Additional details and guidelines are provided in the official announcements.
Virtual writing retreats are led by the writing retreat facilitator, Katarina Damčević (firstname.lastname@example.org).
|DEPARTMENTAL WRITING RETREATS|
From 2021, a new initiative takes place that will be aimed at organizing writing retreats for different deparments at the University of Tartu, Faculty of Arts and Humanities. The goals are to introduce the writing retreat format more widely and the importance and advantages of retreats for producing writing. The writing retreats help increase collaboration and a sense of community between doctoral students, as well as between doctoral students and their supervisors. Furthermore, when organized for a specific department, a part of the writing retreat content (such as workshops and/or small discussions) takes into account the thesis requirements specific to the department and their theoretical and methodological implications. Most importantly, both the doctoral students and their supervisors are provided with a structured and supported space and time for writing.
The retreats are organized in country hotels or hotels in order to ensure a supportive space for writing without the usual daily distractions and additional obligations.
The retreat is organized as a cooperation between the Graduate School’s project manager (Merili Hansen) and the department’s program coordinator, who is the main organizer. Every department can organize one retreat per year. Please fill out an event application and send it to Merili (email@example.com).
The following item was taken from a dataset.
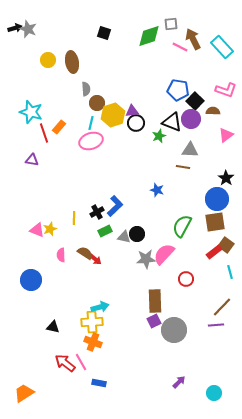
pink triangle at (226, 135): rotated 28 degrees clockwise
|SMALL WORKING GROUP WRITING RETREATS|
The purpose of small working group writing retreats is to facilitate PhD students’ progress on their thesis, collaboration with their supervisors, and among peers. Working groups can include three to eight participants and consist of doctoral students, doctoral students and their supervisors. The working groups lead the retreat independently and structure it according to their writing goals and needs.
The retreats are organized in country hotels or hotels. The working group writing retreats can last from two to four days. The retreat schedule depends on the doctoral students’ and supervisors' work plan, and it should be submitted via email when applying for the retreat.
In case doctoral students want to participate in a retreat without their supervisors, they should agree on the working plan and goals for the retreat with their supervisors and sign it.
When applying for the small group writing retreat, the following should be submitted to Merili Hansen (firstname.lastname@example.org) at least a month before the event:
- Personal information: supervisor’s and student’s full name and email, graduate school (GSLPS, GSCSA), academic status. One person from the working group should be the main contact who will be in touch with Merili regarding the organizational aspects of the retreat.
- A work plan (written in a separate Word document) that has been agreed upon and signed by the doctoral student and their supervisor. There are no specific length requirements. The following guidelines can be useful when writing a work plan:
- include brief background information about the text(s) you will be working on during the retreat (research questions, aims, stage of the work, etc.),
- outline aspects that you would like to focus on during the retreat; setting daily, achievable goals and dedicating concrete writing sessions to work on them is a helpful strategy.
Doctoral students and their supervisors can apply for small working group writing retreats once per semester.